## Job item
Reproduce, line for line, the text read from each of the items below, leaving out the pictures.
-- Task data follows --
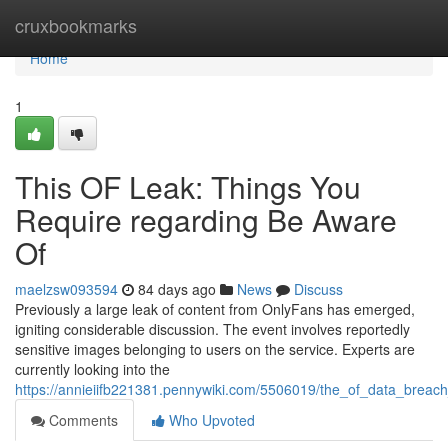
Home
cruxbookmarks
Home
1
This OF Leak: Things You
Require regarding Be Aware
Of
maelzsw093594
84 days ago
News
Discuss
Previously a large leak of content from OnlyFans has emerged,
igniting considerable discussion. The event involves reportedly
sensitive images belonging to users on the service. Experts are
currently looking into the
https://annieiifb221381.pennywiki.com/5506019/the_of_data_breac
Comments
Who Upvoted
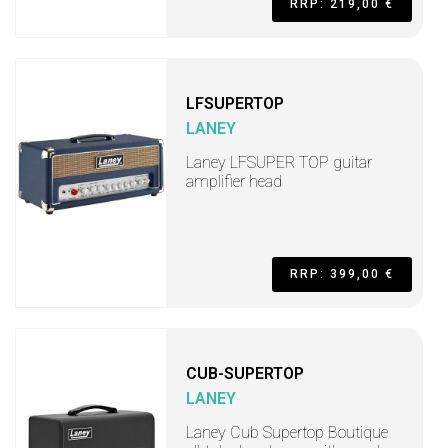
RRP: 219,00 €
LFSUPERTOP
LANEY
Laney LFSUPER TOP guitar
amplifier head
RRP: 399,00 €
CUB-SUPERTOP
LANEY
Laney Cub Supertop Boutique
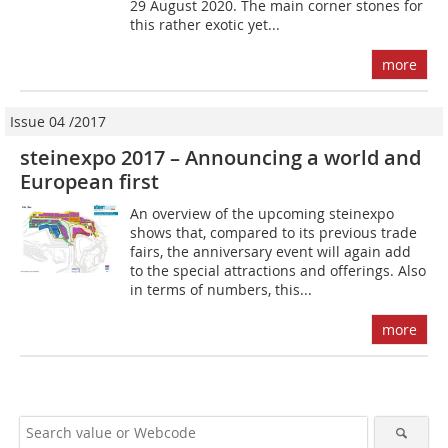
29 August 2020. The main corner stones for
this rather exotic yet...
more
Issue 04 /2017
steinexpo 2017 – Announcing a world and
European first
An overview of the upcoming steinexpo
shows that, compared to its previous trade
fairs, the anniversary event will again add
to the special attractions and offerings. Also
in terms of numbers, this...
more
-- Task data concluded --
## Solution to the problem
Home
cruxbookmarks
Home
1
This OF Leak: Things You
Require regarding Be Aware
Of
maelzsw093594
84 days ago
News
Discuss
Previously a large leak of content from OnlyFans has emerged,
igniting considerable discussion. The event involves reportedly
sensitive images belonging to users on the service. Experts are
currently looking into the
https://annieiifb221381.pennywiki.com/5506019/the_of_data_breac
Comments
Who Upvoted
RRP: 219,00 €
LFSUPERTOP
LANEY
Laney LFSUPER TOP guitar
amplifier head
RRP: 399,00 €
CUB-SUPERTOP
LANEY
Laney Cub Supertop Boutique
29 August 2020. The main corner stones for
this rather exotic yet...
more
Issue 04 /2017
steinexpo 2017 – Announcing a world and
European first
An overview of the upcoming steinexpo
shows that, compared to its previous trade
fairs, the anniversary event will again add
to the special attractions and offerings. Also
in terms of numbers, this...
more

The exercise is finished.